• [Exercise aim]
Without the pictures, retype exactly the lines from the top of the entries below through the line that contains "font-size:14px; color:#d8d8d8; line-height:14px;".

• [Information given]
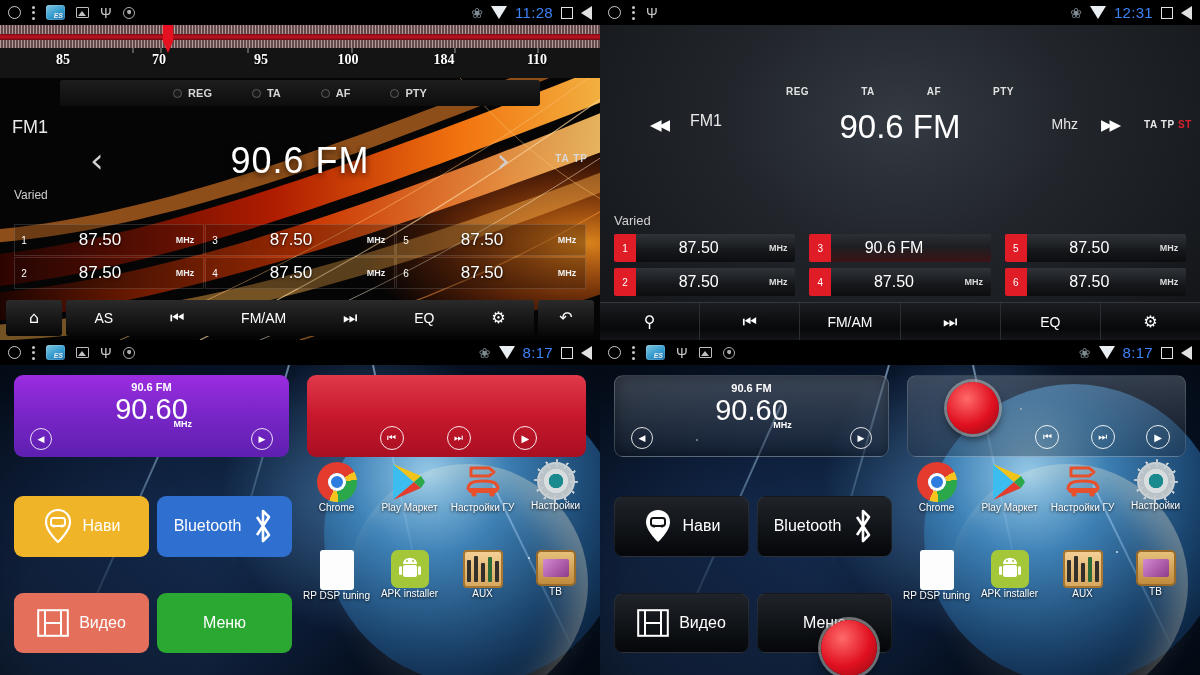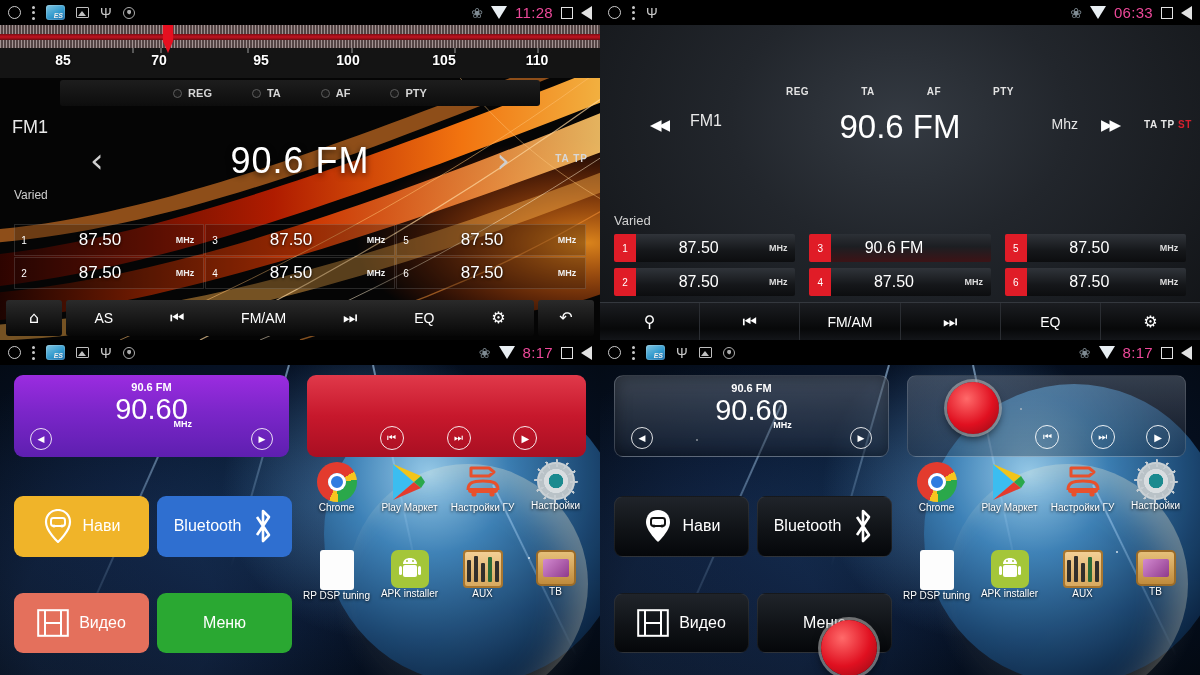--- a/index.html
+++ b/index.html
@@ -38,30 +38,30 @@
                      border-right:4px solid transparent; border-bottom:5px solid #cfcfcf; }
   .usb-icon { font-size:14px; color:#d8d8d8; line-height:14px; }
   .shield-icon { width:12px; height:12px; border-radius:50%;
                  border:1.6px solid #bdbdbd; position:relative; }
   .shield-icon::after { content:""; position:absolute; left:3.5px; top:2px;
                         width:4px; height:5px; background:#bdbdbd;
                         clip-path:polygon(50% 0,100% 25%,100% 70%,50% 100%,0 70%,0 25%); }
   .bt-icon { color:#7f8b93; font-size:14px; line-height:14px; }
   .wifi-icon { width:0; height:0; border-left:8px solid transparent;
                border-right:8px solid transparent; border-top:13px solid #e8eef2; }
-  .sb-time { color:#ec4899; font-size:15px; letter-spacing:.3px; }
+  .sb-time { color:#3b82f6; font-size:15px; letter-spacing:.3px; }
   .sq-icon { width:12px; height:12px; border:1.9px solid #e2e2e2; }
   .tri-icon { width:0; height:0; border-top:7px solid transparent;
               border-bottom:7px solid transparent; border-right:11px solid #e2e2e2; }
 
   
   .flameA { position:absolute; inset:25px 0 0 0;
             background:#050505; overflow:hidden; }
   .scaleA { position:absolute; top:25px; left:0; right:0; height:53px;
-            background:#7f1d1d; z-index:10; }
+            background:#ef4444; z-index:10;font-family:Liberation Serif, serif; }
   .scaleA .ticksband { position:absolute; top:0; left:0; right:0; height:24px;
     background:repeating-linear-gradient(90deg,#a8a8a8 0 1px,#4b4b4b 1px 3px);
     opacity:.85; }
   .scaleA .redline { position:absolute; top:9px; left:0; right:0; height:6px;
     background:linear-gradient(180deg,#7e0b12,#c21320 50%,#6d0a10); }
   .scaleA .numrow { position:absolute; top:23px; left:0; right:0; height:30px;
     background:#141414; }
   .scaleA .num { position:absolute; top:4px; transform:translateX(-50%);
     color:#fff; font-size:14px; font-weight:bold; text-shadow:0 1px 2px #000; }
   .scaleA .minitick { position:absolute; top:0px; width:1px; height:5px;
@@ -315,21 +315,21 @@
         <div class="minitick" style="left:22.2%"></div>
           <div class="minitick" style="left:26.9%"></div>
         <div class="minitick" style="left:41.4%"></div>
           <div class="minitick" style="left:58.6%"></div>
         <div class="minitick" style="left:75.9%"></div>
           <div class="minitick" style="left:89.7%"></div>
         <div class="num" style="left:10.5%">85</div>
         <div class="num" style="left:26.5%">70</div>
         <div class="num" style="left:43.5%">95</div>
         <div class="num" style="left:58.0%">100</div>
-        <div class="num" style="left:74.0%">105</div>
+        <div class="num" style="left:74.0%">184</div>
         <div class="num" style="left:89.5%">110</div>
       </div>
     </div>
     <div class="needleA" style="left:28.0%"></div>
 
     <div class="rdsA">
       <div class="item">
           <span class="led"></span>
           <span>REG</span>
         </div>
@@ -509,21 +509,21 @@
         <span class="sb-dots sb-ico">
             <i></i>
             <i></i>
             <i></i>
           </span>
         <span class="usb-icon sb-ico">Ψ</span>
       </div>
       <div class="sb-right">
         <span class="bt-icon">❀</span>
         <span class="wifi-icon"></span>
-        <span class="sb-time">06:33</span>
+        <span class="sb-time">12:31</span>
         <span class="sq-icon"></span>
         <span class="tri-icon"></span>
       </div>
     </div>
   </div>
 
   <div class="panel">
     <div class="space">
       <div class="planet"></div>
       <div class="moon"></div>

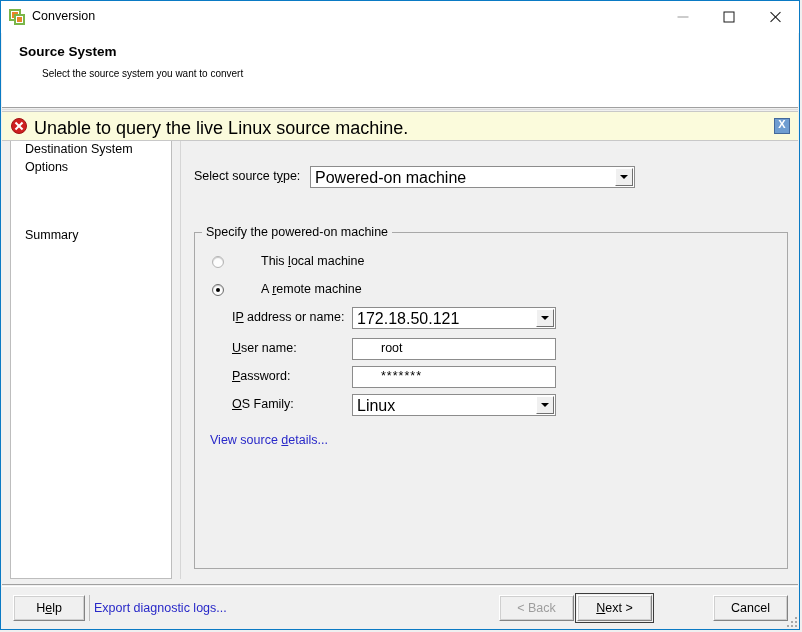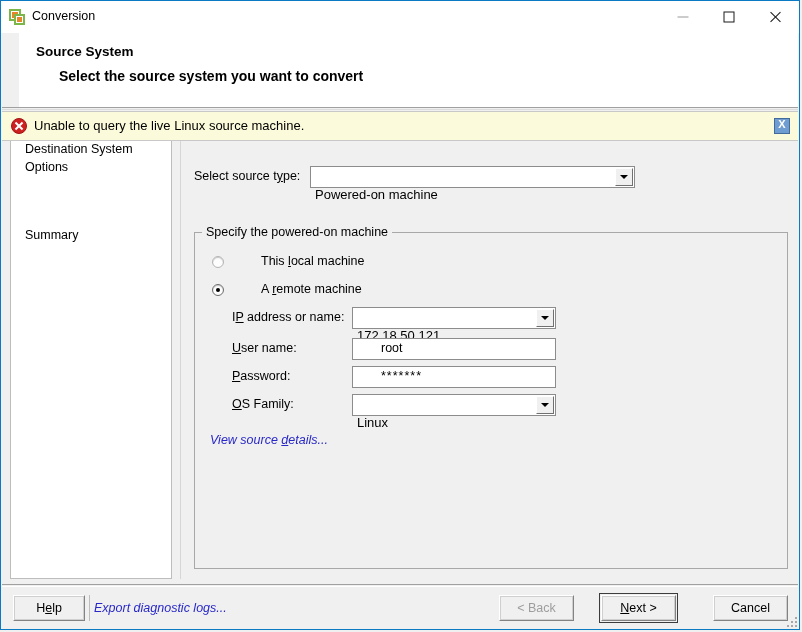--- a/index.html
+++ b/index.html
@@ -51,31 +51,30 @@
   .g-close { width: 13px; height: 13px; }
   .g-close:before, .g-close:after {
     content: ""; position: absolute; left: 0; top: 6px;
     width: 14px; height: 1px; background: #1a1a1a;
   }
   .g-close:before { transform: rotate(45deg); }
   .g-close:after  { transform: rotate(-45deg); }
 
   
   .header {
-    position: absolute; left: 18px; top: 32px; right: 1px; height: 74px;
+    position: absolute; left: 1px; top: 32px; right: 1px; height: 74px;
     background: #ffffff;
   }
   .header-title {
     position: absolute; left: 17px; top: 11px;
     font-size: 13.5px; font-weight: bold;
   }
   .header-sub {
     position: absolute; left: 40px; top: 35px;
-    font-size: 14px;
-    font-weight: bold;
+    font-size: 10px;
   }
   .header-sep {
     position: absolute; left: 1px; top: 106px; right: 1px; height: 1px;
     background: #a0a0a0;
   }
   .header-sep2 {
     position: absolute; left: 1px; top: 108px; right: 1px; height: 1px;
     background: #dcdcdc;
   }
 
@@ -111,22 +110,22 @@
   .u { text-decoration: underline; }
 
   .combo {
     position: absolute;
     background: #ffffff;
     border: 1px solid #8c8c8c;
     box-sizing: border-box;
     height: 22px;
   }
   .combo .val {
-    position: absolute; left: 4px; top: 20px;
-    font-size: 13px; white-space: nowrap;
+    position: absolute; left: 4px; top: 2px;
+    font-size: 16px; white-space: nowrap;
   }
   .combo .arrowbox {
     position: absolute; right: 1px; top: 1px;
     width: 18px; height: 18px;
     background: #f0f0f0;
     border: 1px solid #ffffff;
     border-right-color: #707070; border-bottom-color: #707070;
     box-sizing: border-box;
   }
   .combo .arrow {
@@ -177,21 +176,21 @@
     width: 4px; height: 4px; border-radius: 50%; background: #000;
   }
   .radio-label {
     position: absolute; left: 18px; top: 0;
     font-size: 12.5px; white-space: nowrap; margin-left: 31px;
   }
 
   .link {
     position: absolute;
     color: #2828c8; font-size: 12.5px;
-    white-space: nowrap; cursor: pointer; font-style: italic;
+    white-space: nowrap; cursor: pointer;
   }
 
   
   .banner {
     position: absolute; left: 1px; top: 110px; right: 1px; height: 30px;
     background: #fbfbdc;
     border-top: 1px solid #c8c8c8;
     border-bottom: 1px solid #c8c8c8;
     box-sizing: border-box;
     z-index: 20;
@@ -203,21 +202,21 @@
     box-sizing: border-box;
   }
   .banner-icon:before, .banner-icon:after {
     content: ""; position: absolute; left: 2px; top: 6px;
     width: 10px; height: 2px; background: #ffffff;
   }
   .banner-icon:before { transform: rotate(45deg); }
   .banner-icon:after  { transform: rotate(-45deg); }
   .banner-text {
     position: absolute; left: 32px; top: 6px;
-    font-size: 13px; white-space: nowrap;
+    font-size: 18px; white-space: nowrap;
   }
   .banner-close {
     position: absolute; right: 8px; top: 6px;
     width: 16px; height: 16px;
     background: #6f9dd1;
     border: 1px solid #44699b;
     box-sizing: border-box;
     cursor: pointer;
   }
   .banner-close span {
@@ -384,21 +383,21 @@
 
   <div class="footer-sep"></div>
   <div class="footer-sep2"></div>
 
   <div class="btn" style="left:12px; bottom:8px; width:72px;"><span>H</span><span class="u">e</span><span>lp</span></div>
   <div class="btn-sep" style="left:88px; bottom:8px; height:26px;"></div>
 
   <div class="link" style="left:93px; bottom:14px;"><span>Export dia</span><span class="u">g</span><span>nostic logs...</span></div>
 
   <div class="btn disabled" style="left:498px; bottom:8px; width:75px;"><span>&lt; Back</span></div>
-  <div class="btn default" style="left:576px; bottom:8px; width:75px;margin-left:24px;"><span></span><span class="u">N</span><span>ext &gt;</span></div>
+  <div class="btn default" style="left:576px; bottom:8px; width:75px;"><span></span><span class="u">N</span><span>ext &gt;</span></div>
   <div class="btn" style="left:712px; bottom:8px; width:75px;"><span>Cancel</span></div>
 
   <div class="resize-grip">
     <i style="right:0; bottom:0;"></i>
     <i style="right:4px; bottom:0;"></i>
     <i style="right:8px; bottom:0;"></i>
     <i style="right:0; bottom:4px;"></i>
     <i style="right:4px; bottom:4px;"></i>
     <i style="right:0; bottom:8px;"></i>
   </div>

• [Task answer]
--- a/index.html
+++ b/index.html
@@ -38,30 +38,30 @@
                      border-right:4px solid transparent; border-bottom:5px solid #cfcfcf; }
   .usb-icon { font-size:14px; color:#d8d8d8; line-height:14px; }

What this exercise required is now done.